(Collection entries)
#####

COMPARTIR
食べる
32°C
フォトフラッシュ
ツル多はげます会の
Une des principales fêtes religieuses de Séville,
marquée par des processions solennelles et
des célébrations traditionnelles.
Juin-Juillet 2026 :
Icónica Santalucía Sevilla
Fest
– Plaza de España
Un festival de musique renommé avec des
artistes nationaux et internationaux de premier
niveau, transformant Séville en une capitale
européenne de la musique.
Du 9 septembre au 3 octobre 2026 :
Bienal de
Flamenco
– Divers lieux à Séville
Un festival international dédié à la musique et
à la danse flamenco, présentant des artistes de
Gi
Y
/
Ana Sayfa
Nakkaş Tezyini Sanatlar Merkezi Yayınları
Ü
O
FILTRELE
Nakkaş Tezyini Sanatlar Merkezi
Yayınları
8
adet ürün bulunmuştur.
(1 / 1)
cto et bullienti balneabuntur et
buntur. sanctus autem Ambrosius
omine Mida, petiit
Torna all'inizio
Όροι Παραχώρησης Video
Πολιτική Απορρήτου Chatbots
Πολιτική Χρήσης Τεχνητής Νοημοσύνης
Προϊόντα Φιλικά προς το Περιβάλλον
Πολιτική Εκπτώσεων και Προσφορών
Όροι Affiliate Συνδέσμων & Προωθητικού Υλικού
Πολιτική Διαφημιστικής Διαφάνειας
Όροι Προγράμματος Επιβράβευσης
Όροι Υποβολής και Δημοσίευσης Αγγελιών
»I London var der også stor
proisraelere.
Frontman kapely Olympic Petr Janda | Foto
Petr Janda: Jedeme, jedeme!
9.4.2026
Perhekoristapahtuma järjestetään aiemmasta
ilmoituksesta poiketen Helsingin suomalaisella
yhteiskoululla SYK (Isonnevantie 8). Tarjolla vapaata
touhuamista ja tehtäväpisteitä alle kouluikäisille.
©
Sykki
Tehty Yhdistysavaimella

#####

- _DIRECTIVE_: Lines before the one containing "proisraelere." are to be left out; that line and every line after it through the end of the data should be copied exactly.

- _RESPONSE TO THE EXERCISE_:
proisraelere.
Frontman kapely Olympic Petr Janda | Foto
Petr Janda: Jedeme, jedeme!
9.4.2026
Perhekoristapahtuma järjestetään aiemmasta
ilmoituksesta poiketen Helsingin suomalaisella
yhteiskoululla SYK (Isonnevantie 8). Tarjolla vapaata
touhuamista ja tehtäväpisteitä alle kouluikäisille.
©
Sykki
Tehty Yhdistysavaimella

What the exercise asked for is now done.